Home Lifestyle King Charles the III:His Kingdom begins

King Charles the III:His Kingdom begins

King Charles the III:His Kingdom begins

He now has the royal scepter of Kingly power and justice. The rod of equity and mercy is a symbol of covenant and peace. The Archbishop of Canterbury Justin Welby said “May the spirit of the lord who anointed Jesus at his baptism anoint you with wisdom and direct your council with grace, that by your service and ministry to all your people. Justice and mercy may be seen in all the Earth.” In giving the sacred anointing to Prince Charles. The presentation of regalia is now finalised. King Charles the Third now holds on his head Saint Edward’s crown. 

The crown of the Anglo-Saxon king Edward the Confessor and Saint is now his crown. The crown which originated in the house of Wessex is now in the house of Windsor. King Charles III is now the head of the church of England and has been crowned by the heads of the church. He was also assisted by two bishops in the ceremony. 

A church King Henry VII made the official church of England. King Charles III was blessed by the Archbishop of York and other prominent figures in the church of England. The cardinal Archbishop of Westminster also blessed King Charles III in his red attire that has lasted for centuries. Other members of the church wore clothing from Britain’s past. 

It was a spectacular ceremony that brought the history of England together once more. There hasn’t been a crowning since Queen Elizabeth II was crowned in 1953. For many, this will be their first time seeing a British monarch crowned. Global dignitaries and all classes were invited to watch the King crowned. 

The church, the military, and the royal family have always stood side by side in Britain. The Monarch and other royals use to fight with their men on the battlefield to secure Britain’s safety. Prince William and other prominent members of the royal family were in military attire as they also served in the military as royal tradition. Prince William and Kate Middleton wore royal robes at the request of the king. Prince George was one of the pages of honour. King Charles wore the robe of state and royal navy trousers. 
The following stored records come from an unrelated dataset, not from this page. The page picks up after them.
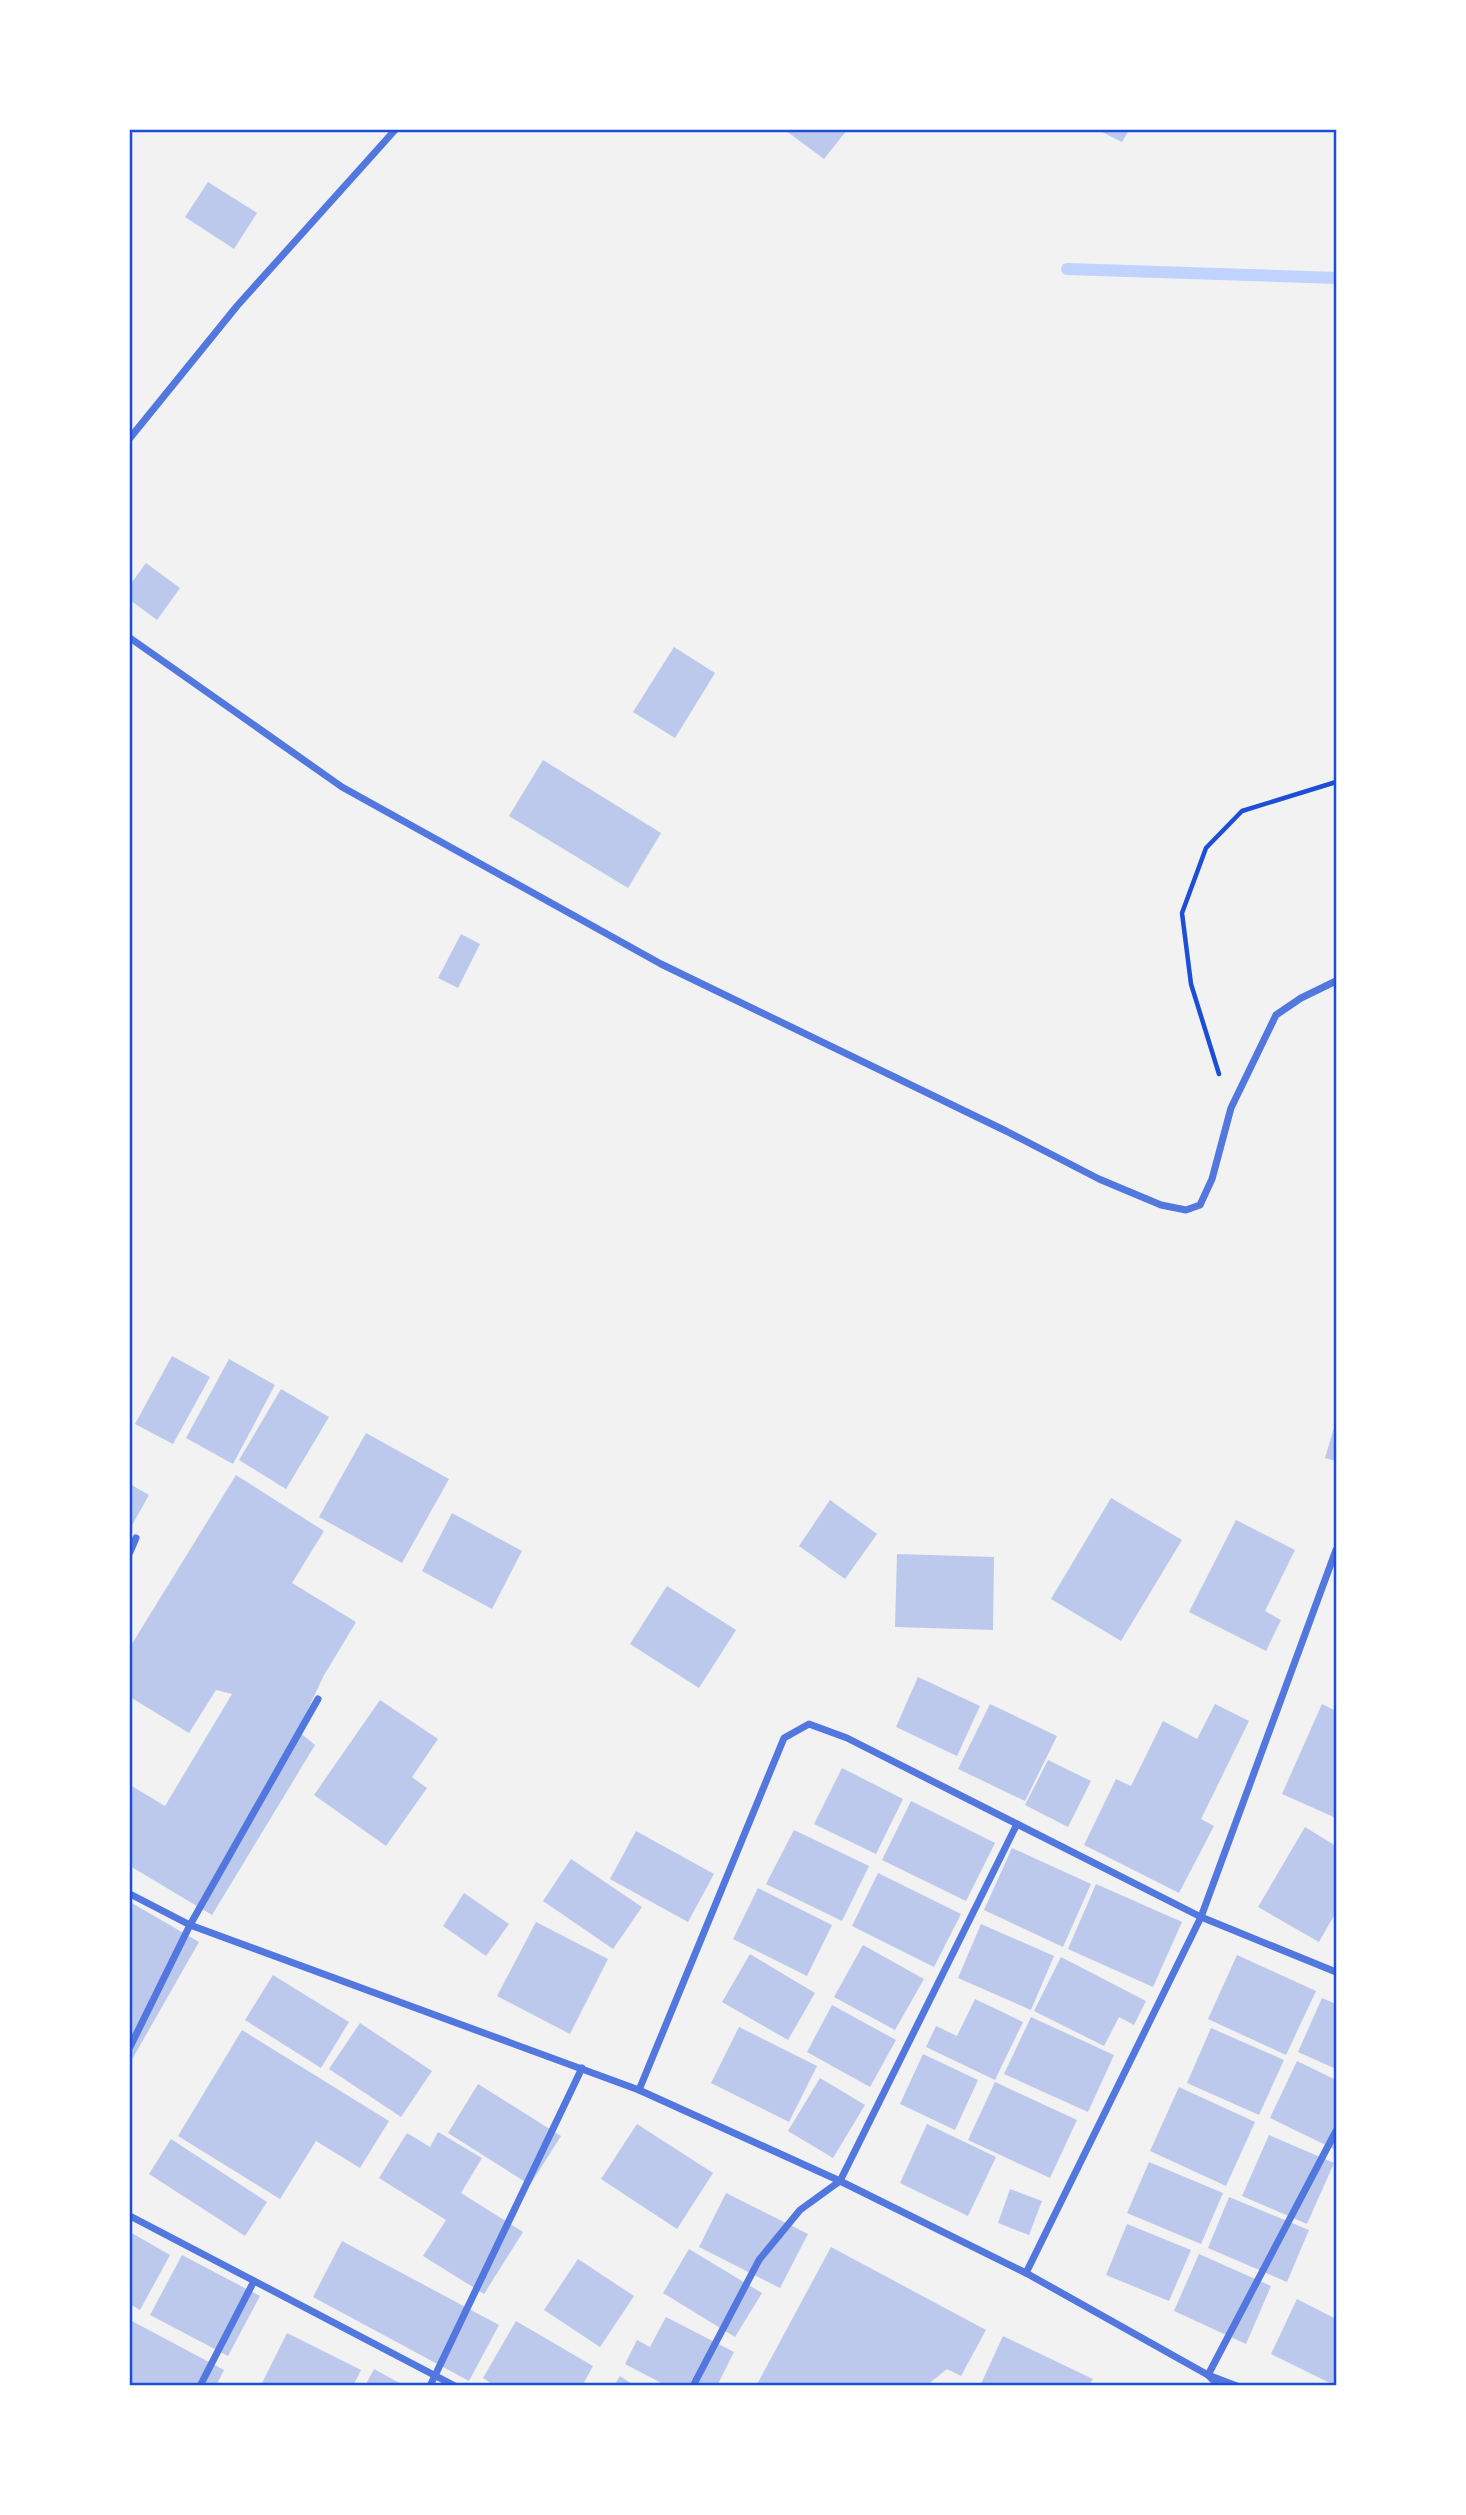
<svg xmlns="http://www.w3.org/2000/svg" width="1466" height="2515" font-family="Overpass,sans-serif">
	<rect width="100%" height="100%" fill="#f2f2f2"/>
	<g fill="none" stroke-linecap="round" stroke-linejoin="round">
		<path stroke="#bfd3fe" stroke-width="12" d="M1067 269 1336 278"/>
	</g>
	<g fill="#bdc9ec">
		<path d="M785 130H847L824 159Z"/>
		<path d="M1098 130H1129L1122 142Z"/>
		<path d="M208 182 257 213 234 249 185 217Z"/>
		<path d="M146 563 180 588 157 620 130 600V585Z"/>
		<path d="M674 647 715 673 675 738 633 712Z"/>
		<path d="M543 760 661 833 628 888 509 816Z"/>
		<path d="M461 934 480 944 458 988 438 978Z"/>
		<path d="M172 1356 210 1377 173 1444 135 1424Z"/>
		<path d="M229 1359 275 1385 233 1464 186 1438Z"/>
		<path d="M281 1389 329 1417 286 1489 239 1460Z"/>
		<path d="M1336 1421V1461L1325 1458Z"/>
		<path d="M366 1433 449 1479 402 1563 319 1517Z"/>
		<path d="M236 1475 324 1531 292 1583 356 1622 323 1677 298 1731 315 1745 212 1915 130 1866V1785L165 1806 232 1694 216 1690 189 1733 130 1697V1647Z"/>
		<path d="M130 1484 149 1495 130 1529Z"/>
		<path d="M1111 1498 1182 1540 1121 1641 1051 1599Z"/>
		<path d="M830 1500 877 1534 845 1579 799 1546Z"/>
		<path d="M452 1513 522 1551 492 1609 422 1571Z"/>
		<path d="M1236 1520 1295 1550 1265 1611 1281 1620 1266 1651 1189 1612Z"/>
		<path d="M897 1554 994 1557 993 1630 895 1627Z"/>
		<path d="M667 1586 736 1630 699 1688 630 1644Z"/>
		<path d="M918 1677 980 1706 957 1756 896 1727Z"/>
		<path d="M380 1700 438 1739 412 1777 427 1788 386 1846 314 1795Z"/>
		<path d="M990 1704 1057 1736 1025 1801 958 1769Z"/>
		<path d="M1215 1704 1249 1721 1201 1819 1214 1826 1179 1893 1084 1845 1116 1779 1131 1786 1163 1721 1197 1739Z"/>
		<path d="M1322 1704 1336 1711V1818L1282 1794Z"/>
		<path d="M1048 1760 1091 1781 1068 1827 1025 1805Z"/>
		<path d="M842 1768 903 1799 876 1854 814 1824Z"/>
		<path d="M911 1801 995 1843 966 1901 882 1860Z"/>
		<path d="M1305 1827 1336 1846V1912L1319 1942 1258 1907Z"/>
		<path d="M794 1830 869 1866 842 1921 766 1884Z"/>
		<path d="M636 1831 714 1874 688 1922 610 1879Z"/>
		<path d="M1012 1848 1091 1884 1063 1947 984 1910Z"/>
		<path d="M571 1859 642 1907 613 1949 543 1901Z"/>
		<path d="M878 1873 961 1914 934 1967 852 1926Z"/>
		<path d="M1096 1884 1182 1922 1153 1987 1068 1949Z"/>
		<path d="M758 1888 832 1925 807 1976 733 1939Z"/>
		<path d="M464 1893 509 1924 486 1956 443 1926Z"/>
		<path d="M130 1902 199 1942 130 2063Z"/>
		<path d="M536 1922 608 1959 570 2034 497 1996Z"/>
		<path d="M981 1924 1054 1956 1031 2010 958 1978Z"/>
		<path d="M863 1945 924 1979 895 2030 834 1997Z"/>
		<path d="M750 1954 815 1993 788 2040 722 2002Z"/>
		<path d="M1237 1955 1316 1991 1286 2055 1208 2019Z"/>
		<path d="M1061 1957 1146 2001 1134 2025 1119 2017 1104 2046 1034 2011Z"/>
		<path d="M273 1975 349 2022 321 2068 245 2020Z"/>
		<path d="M1322 1998 1336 2004V2069L1298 2052Z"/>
		<path d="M975 1999 1023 2022 995 2080 926 2047 936 2026 957 2036Z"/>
		<path d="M832 2005 896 2040 870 2087 807 2052Z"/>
		<path d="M1031 2017 1114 2055 1088 2112 1004 2074Z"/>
		<path d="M360 2023 432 2071 401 2117 329 2069Z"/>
		<path d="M739 2027 817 2066 789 2122 711 2083Z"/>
		<path d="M1211 2028 1284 2060 1259 2115 1187 2083Z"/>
		<path d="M242 2030 389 2121 360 2168 316 2141 280 2199 178 2136Z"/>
		<path d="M923 2054 978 2080 955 2130 900 2104Z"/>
		<path d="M1297 2061 1336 2080V2150L1270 2118Z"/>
		<path d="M820 2078 865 2105 833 2158 788 2131Z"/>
		<path d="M995 2082 1077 2120 1050 2178 968 2140Z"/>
		<path d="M478 2084 561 2136 530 2185 448 2133Z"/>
		<path d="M1179 2087 1255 2122 1226 2186 1150 2151Z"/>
		<path d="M637 2124 713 2173 677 2229 601 2179Z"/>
		<path d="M927 2124 996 2157 968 2216 900 2183Z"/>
		<path d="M438 2132 482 2158 461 2193 523 2232 484 2294 423 2256 446 2220 379 2178 407 2133 430 2147Z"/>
		<path d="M1269 2135 1334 2163 1307 2224 1242 2196Z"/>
		<path d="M171 2139 267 2202 245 2236 149 2174Z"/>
		<path d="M1149 2162 1223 2193 1201 2244 1127 2213Z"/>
		<path d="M1010 2189 1042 2201 1029 2235 998 2223Z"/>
		<path d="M726 2193 808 2234 780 2288 699 2247Z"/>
		<path d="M1229 2197 1309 2230 1287 2282 1208 2248Z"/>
		<path d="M1127 2224 1191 2250 1169 2301 1106 2275Z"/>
		<path d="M130 2232 170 2255 140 2310 130 2304Z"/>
		<path d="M342 2241 499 2325 469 2381 313 2297Z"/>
		<path d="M831 2247 986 2330 961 2376 947 2369 926 2386H756Z"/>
		<path d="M689 2249 762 2293 735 2337 663 2293Z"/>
		<path d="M1199 2254 1271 2286 1246 2344 1174 2311Z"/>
		<path d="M182 2255 260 2296 228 2356 150 2315Z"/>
		<path d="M578 2259 634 2296 600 2347 544 2310Z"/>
		<path d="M1297 2299 1336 2319V2386L1271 2354Z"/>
		<path d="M666 2317 734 2352 717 2386H667L625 2364 637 2340 650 2347Z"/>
		<path d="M130 2320 224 2370 216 2386H130Z"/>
		<path d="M516 2321 593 2366 582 2386H495L483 2378Z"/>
		<path d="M287 2333 361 2370 353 2386H266L262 2383Z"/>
		<path d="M1003 2336 1093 2379 1089 2386H980Z"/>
		<path d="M374 2369 405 2386H365Z"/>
		<path d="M620 2376 635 2386H614Z"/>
	</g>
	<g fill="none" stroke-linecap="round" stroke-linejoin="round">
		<path stroke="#1d4ed8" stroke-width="4.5" d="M1219 1074 1191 984 1182 913 1206 848 1242 811 1336 782"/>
		<g stroke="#5277de" stroke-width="7">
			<path d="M130 438 237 306 395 130"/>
			<path d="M130 638 342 787 661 964 1006 1131 1099 1179 1161 1205 1186 1210 1200 1205 1212 1179 1231 1108 1276 1015 1301 998 1336 981"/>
			<path d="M130 1552 136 1538"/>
			<path d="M130 1894 190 1925 639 2090 840 2181 1026 2273 1208 2375 1219 2386"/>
			<path d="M130 2047 190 1925 318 1699"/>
			<path d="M639 2090 784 1738 809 1724 847 1738 1201 1917 1336 1972"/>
			<path d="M130 2216 455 2386"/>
			<path d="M1026 2273 1201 1917 1336 1550"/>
			<path d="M200 2386 254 2281"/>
			<path d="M430 2386 582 2068"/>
			<path d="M693 2386 759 2260 800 2210 840 2181 1017 1824"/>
			<path d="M1237 2386 1208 2375 1336 2131"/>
		</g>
	</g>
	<rect width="1466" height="2515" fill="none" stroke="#ffffff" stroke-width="262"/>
	<rect x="131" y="131" width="1204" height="2253" fill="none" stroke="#1d4ed8" stroke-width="2.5"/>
</svg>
Kings Charles is now the 40th monarch to be crowned at Westminster Abbey. The first was William the Conqueror in 1066. Crowds gathered to greet and watch the royal family and the new King Charles III and Queen Camilla. Britain, the commonwealth- whose flags were held up with Britain’s, and the whole world to watch this historic event happen, a ceremony unique in this modern world; because this coronation hasn’t changed from how it was conducted in ancient times.

 Legally, ceremonially, in attire, in religiosity, and royalty. A ceremony that’s more than 1000 years old. The ancient met modern in Charles’s coronation live, not in a book and not in an archive. This was a heritage of history in modern-day life and it was beautiful. The royal guards marching, the music, the choir, and the atmosphere brought the past into the future and it fitted. That’s remarkable. 

Prince Charles was driven to Westminster Abbey in a black and gold carriage ( a gift from the people in Australia) drawn by white horses with blue hair. Westminster Abbey was a sanctuary for people in past times. The cross of Wales was leading those who were walking in front of the King…a little later we saw the Percivance of arms, a little after them, we saw the standards of the royal arms of England, Scotland and Ireland preceded by Wales then we saw the Royal standard.

 Later we saw the Dean of Westminster then the Cross of Canterbury, then the Archbishop of Canterbury. For the first time, the sword bearer was a woman Penny Mordaunt. Queen Camilla was crowned with a queen’s crown made for and used to crown Queen Mary in 1911. The preaching by Justin Welby and the church’s possession was fantastic. As well as the entire ceremony. 

It’s a definite must-watch online if you missed it.

Lastly echoing the words of the Archbishop of Canterbury and all at the ceremony “Long live the King.”